Page-level text extractions:
§ §

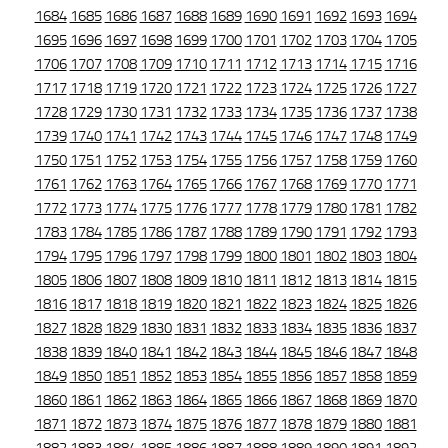
1684
1685
1686
1687
1688
1689
1690
1691
1692
1693
1694
1695
1696
1697
1698
1699
1700
1701
1702
1703
1704
1705
1706
1707
1708
1709
1710
1711
1712
1713
1714
1715
1716
1717
1718
1719
1720
1721
1722
1723
1724
1725
1726
1727
1728
1729
1730
1731
1732
1733
1734
1735
1736
1737
1738
1739
1740
1741
1742
1743
1744
1745
1746
1747
1748
1749
1750
1751
1752
1753
1754
1755
1756
1757
1758
1759
1760
1761
1762
1763
1764
1765
1766
1767
1768
1769
1770
1771
1772
1773
1774
1775
1776
1777
1778
1779
1780
1781
1782
1783
1784
1785
1786
1787
1788
1789
1790
1791
1792
1793
1794
1795
1796
1797
1798
1799
1800
1801
1802
1803
1804
1805
1806
1807
1808
1809
1810
1811
1812
1813
1814
1815
1816
1817
1818
1819
1820
1821
1822
1823
1824
1825
1826
1827
1828
1829
1830
1831
1832
1833
1834
1835
1836
1837
1838
1839
1840
1841
1842
1843
1844
1845
1846
1847
1848
1849
1850
1851
1852
1853
1854
1855
1856
1857
1858
1859
1860
1861
1862
1863
1864
1865
1866
1867
1868
1869
1870
1871
1872
1873
1874
1875
1876
1877
1878
1879
1880
1881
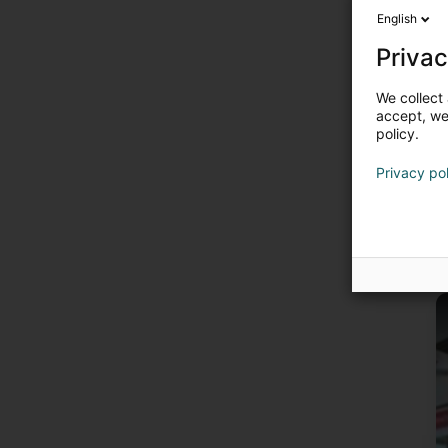
English
Privac
We collect 
accept, we'
policy.
Privacy po
U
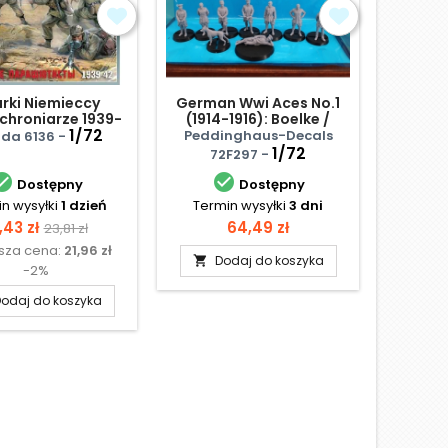
urki Niemieccy
German Wwi Aces No.1
Rzyms
hroniarze 1939-
(1914-1916): Boelke /
42
1/72
Frankl / Wintgens /
Peddinghaus-Decals
da 6136 -
HaT
Immelmann / Buddecke /
1/72
72F297 -
Höhndorf / Von Mulzer


And Parschau (3d-pr
Dostępny
Dostępny
n wysyłki
1 dzień
Termin wysyłki
3 dni
Termi
ena
Cena
Cena
,43 zł
64,49 zł
23,81 zł
ższa cena:
21,96 zł
podstawowa
Dodaj do koszyka
D


-2%
odaj do koszyka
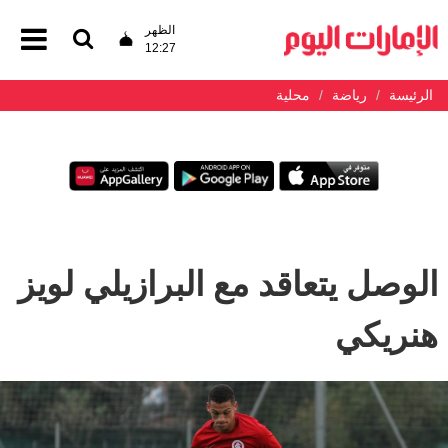
الظهر
12:27
الرئيسة
رياضة
محلية
الوصل يتعاقد مع البرازيلي لويز
هنريكي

§ §

PROBLEM REQUIREMENTS
The result should be every line of the data, reproduced exactly, with the images removed.

RESPONSE AREA
1684
1685
1686
1687
1688
1689
1690
1691
1692
1693
1694
1695
1696
1697
1698
1699
1700
1701
1702
1703
1704
1705
1706
1707
1708
1709
1710
1711
1712
1713
1714
1715
1716
1717
1718
1719
1720
1721
1722
1723
1724
1725
1726
1727
1728
1729
1730
1731
1732
1733
1734
1735
1736
1737
1738
1739
1740
1741
1742
1743
1744
1745
1746
1747
1748
1749
1750
1751
1752
1753
1754
1755
1756
1757
1758
1759
1760
1761
1762
1763
1764
1765
1766
1767
1768
1769
1770
1771
1772
1773
1774
1775
1776
1777
1778
1779
1780
1781
1782
1783
1784
1785
1786
1787
1788
1789
1790
1791
1792
1793
1794
1795
1796
1797
1798
1799
1800
1801
1802
1803
1804
1805
1806
1807
1808
1809
1810
1811
1812
1813
1814
1815
1816
1817
1818
1819
1820
1821
1822
1823
1824
1825
1826
1827
1828
1829
1830
1831
1832
1833
1834
1835
1836
1837
1838
1839
1840
1841
1842
1843
1844
1845
1846
1847
1848
1849
1850
1851
1852
1853
1854
1855
1856
1857
1858
1859
1860
1861
1862
1863
1864
1865
1866
1867
1868
1869
1870
1871
1872
1873
1874
1875
1876
1877
1878
1879
1880
1881
English
Privac
We collect 
accept, we'
policy.
Privacy po
U
urki Niemieccy
German Wwi Aces No.1
Rzyms
hroniarze 1939-
(1914-1916): Boelke /
42
1/72
Frankl / Wintgens /
Peddinghaus-Decals
da 6136 -
HaT
Immelmann / Buddecke /
1/72
72F297 -
Höhndorf / Von Mulzer


And Parschau (3d-pr
Dostępny
Dostępny
n wysyłki
1 dzień
Termin wysyłki
3 dni
Termi
ena
Cena
Cena
,43 zł
64,49 zł
23,81 zł
ższa cena:
21,96 zł
podstawowa
Dodaj do koszyka
D


-2%
odaj do koszyka
الظهر
12:27
الرئيسة
رياضة
محلية
الوصل يتعاقد مع البرازيلي لويز
هنريكي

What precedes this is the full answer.